## Description of the task
Which lines below contain the word "Limpa"? Copy each one.

Saved data entries:

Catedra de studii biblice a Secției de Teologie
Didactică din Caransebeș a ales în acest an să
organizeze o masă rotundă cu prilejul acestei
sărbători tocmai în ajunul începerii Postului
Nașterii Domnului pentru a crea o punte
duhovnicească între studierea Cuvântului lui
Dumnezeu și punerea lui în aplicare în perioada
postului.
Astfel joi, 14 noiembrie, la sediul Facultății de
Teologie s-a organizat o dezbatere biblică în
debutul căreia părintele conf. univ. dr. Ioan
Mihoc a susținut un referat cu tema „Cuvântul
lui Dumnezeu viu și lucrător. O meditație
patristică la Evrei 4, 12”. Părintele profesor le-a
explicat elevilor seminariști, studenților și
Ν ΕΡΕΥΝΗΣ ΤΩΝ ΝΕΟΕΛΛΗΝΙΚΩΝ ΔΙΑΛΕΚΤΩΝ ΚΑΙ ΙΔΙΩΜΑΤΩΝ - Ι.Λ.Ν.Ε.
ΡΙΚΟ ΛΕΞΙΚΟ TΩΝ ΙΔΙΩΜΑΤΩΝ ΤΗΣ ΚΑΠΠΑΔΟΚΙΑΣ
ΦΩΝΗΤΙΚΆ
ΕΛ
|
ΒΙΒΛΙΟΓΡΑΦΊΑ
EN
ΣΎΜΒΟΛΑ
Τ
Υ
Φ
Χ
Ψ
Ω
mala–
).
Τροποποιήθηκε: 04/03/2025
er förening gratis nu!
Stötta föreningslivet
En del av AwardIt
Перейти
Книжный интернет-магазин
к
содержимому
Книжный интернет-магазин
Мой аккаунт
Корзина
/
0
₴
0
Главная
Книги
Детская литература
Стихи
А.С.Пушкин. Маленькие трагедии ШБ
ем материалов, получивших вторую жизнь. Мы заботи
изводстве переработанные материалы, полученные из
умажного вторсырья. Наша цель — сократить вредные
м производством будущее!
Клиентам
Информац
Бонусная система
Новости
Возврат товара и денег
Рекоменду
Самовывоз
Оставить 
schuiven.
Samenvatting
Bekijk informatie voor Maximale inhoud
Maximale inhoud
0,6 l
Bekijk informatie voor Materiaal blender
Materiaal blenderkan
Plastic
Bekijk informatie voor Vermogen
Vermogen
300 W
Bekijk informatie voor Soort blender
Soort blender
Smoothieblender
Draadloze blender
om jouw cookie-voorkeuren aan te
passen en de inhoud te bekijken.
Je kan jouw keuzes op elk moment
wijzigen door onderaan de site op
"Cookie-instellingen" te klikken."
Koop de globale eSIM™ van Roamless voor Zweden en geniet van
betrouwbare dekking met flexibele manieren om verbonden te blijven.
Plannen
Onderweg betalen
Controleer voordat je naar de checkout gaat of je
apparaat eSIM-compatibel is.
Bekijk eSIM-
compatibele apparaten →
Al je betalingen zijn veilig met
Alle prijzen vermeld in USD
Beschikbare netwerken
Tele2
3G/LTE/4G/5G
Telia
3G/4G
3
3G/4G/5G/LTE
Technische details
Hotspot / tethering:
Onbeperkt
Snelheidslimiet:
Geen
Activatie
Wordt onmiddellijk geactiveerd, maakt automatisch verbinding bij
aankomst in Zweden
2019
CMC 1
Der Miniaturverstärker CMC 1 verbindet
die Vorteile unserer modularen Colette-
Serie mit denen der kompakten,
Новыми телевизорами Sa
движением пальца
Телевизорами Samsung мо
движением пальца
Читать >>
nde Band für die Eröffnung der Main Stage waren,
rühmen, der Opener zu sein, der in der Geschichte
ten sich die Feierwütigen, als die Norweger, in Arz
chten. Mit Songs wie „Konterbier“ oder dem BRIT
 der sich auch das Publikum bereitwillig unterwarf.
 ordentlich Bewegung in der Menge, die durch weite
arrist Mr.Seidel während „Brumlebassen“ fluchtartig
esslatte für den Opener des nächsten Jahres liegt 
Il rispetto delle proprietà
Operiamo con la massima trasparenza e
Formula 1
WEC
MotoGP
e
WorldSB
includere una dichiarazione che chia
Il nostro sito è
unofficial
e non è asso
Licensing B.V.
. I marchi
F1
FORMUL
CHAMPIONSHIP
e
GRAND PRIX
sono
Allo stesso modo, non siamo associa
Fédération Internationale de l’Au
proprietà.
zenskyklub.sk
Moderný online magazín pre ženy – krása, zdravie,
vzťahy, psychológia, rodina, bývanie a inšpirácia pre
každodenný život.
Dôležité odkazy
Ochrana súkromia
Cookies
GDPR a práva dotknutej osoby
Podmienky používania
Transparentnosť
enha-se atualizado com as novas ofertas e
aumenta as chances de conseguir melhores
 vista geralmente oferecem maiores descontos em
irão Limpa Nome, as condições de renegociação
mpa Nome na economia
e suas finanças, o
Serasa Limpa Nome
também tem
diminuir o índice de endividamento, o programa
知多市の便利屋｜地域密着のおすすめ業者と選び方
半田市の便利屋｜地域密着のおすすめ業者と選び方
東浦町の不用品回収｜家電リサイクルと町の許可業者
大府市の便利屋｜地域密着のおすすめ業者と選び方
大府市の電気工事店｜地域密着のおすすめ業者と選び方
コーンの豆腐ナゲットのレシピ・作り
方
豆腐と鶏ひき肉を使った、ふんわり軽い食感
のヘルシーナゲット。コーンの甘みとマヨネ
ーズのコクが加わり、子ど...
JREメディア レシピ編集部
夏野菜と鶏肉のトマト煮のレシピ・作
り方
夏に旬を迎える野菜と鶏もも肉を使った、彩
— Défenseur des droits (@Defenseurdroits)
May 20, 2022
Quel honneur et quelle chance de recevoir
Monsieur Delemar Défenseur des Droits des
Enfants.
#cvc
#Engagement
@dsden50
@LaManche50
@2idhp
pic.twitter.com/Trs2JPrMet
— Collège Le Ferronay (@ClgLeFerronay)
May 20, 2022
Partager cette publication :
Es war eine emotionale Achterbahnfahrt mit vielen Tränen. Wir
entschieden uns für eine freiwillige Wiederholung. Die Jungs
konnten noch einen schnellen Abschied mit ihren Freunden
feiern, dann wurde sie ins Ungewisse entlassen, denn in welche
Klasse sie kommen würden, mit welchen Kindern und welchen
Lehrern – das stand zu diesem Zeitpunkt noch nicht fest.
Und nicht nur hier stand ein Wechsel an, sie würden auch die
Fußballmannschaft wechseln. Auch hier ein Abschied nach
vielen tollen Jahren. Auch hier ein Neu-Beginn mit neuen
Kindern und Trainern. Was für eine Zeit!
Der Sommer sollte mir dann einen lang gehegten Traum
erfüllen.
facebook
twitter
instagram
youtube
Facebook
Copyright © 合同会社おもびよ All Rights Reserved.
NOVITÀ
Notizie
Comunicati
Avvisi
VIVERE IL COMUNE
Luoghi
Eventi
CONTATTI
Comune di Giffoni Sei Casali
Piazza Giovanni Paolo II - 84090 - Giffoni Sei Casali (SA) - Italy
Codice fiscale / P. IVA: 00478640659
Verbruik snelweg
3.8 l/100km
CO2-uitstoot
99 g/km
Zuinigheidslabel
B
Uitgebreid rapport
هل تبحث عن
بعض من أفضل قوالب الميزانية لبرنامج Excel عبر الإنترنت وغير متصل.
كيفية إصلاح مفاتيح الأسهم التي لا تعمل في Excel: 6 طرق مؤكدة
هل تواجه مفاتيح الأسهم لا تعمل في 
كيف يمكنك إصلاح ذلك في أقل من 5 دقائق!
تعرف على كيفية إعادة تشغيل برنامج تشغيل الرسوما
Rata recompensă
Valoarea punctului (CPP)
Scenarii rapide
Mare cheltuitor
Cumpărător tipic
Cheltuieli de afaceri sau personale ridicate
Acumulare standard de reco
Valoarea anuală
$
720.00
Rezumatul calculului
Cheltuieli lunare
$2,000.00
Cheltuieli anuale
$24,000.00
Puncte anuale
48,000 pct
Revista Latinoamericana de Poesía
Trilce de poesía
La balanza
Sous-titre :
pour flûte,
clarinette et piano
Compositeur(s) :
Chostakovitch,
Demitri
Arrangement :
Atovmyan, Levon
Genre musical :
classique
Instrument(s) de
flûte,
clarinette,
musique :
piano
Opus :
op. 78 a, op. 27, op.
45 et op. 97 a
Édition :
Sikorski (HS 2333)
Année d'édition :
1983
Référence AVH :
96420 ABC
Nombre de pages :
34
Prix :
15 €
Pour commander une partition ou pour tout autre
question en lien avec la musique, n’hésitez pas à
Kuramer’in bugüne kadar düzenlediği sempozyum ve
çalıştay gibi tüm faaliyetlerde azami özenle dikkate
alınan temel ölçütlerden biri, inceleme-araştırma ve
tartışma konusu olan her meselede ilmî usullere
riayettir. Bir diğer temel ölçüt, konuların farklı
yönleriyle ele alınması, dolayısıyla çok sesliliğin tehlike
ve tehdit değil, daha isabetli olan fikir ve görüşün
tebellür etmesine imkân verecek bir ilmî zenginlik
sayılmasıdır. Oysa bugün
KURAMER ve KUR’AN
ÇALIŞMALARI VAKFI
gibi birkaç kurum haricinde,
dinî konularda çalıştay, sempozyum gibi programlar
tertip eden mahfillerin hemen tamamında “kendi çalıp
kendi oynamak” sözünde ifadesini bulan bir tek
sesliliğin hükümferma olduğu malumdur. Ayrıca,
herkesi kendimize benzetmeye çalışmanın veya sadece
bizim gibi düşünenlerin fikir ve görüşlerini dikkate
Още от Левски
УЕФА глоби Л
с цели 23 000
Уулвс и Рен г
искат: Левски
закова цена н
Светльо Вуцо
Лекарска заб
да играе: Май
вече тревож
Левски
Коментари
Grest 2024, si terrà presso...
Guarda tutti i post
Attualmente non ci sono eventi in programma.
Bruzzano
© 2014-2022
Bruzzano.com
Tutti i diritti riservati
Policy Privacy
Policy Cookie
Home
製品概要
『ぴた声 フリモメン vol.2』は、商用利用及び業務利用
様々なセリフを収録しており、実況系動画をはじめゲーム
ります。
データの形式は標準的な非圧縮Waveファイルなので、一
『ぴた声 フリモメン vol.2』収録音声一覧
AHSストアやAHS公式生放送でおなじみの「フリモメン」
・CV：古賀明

## Written solution
irão Limpa Nome, as condições de renegociação
Serasa Limpa Nome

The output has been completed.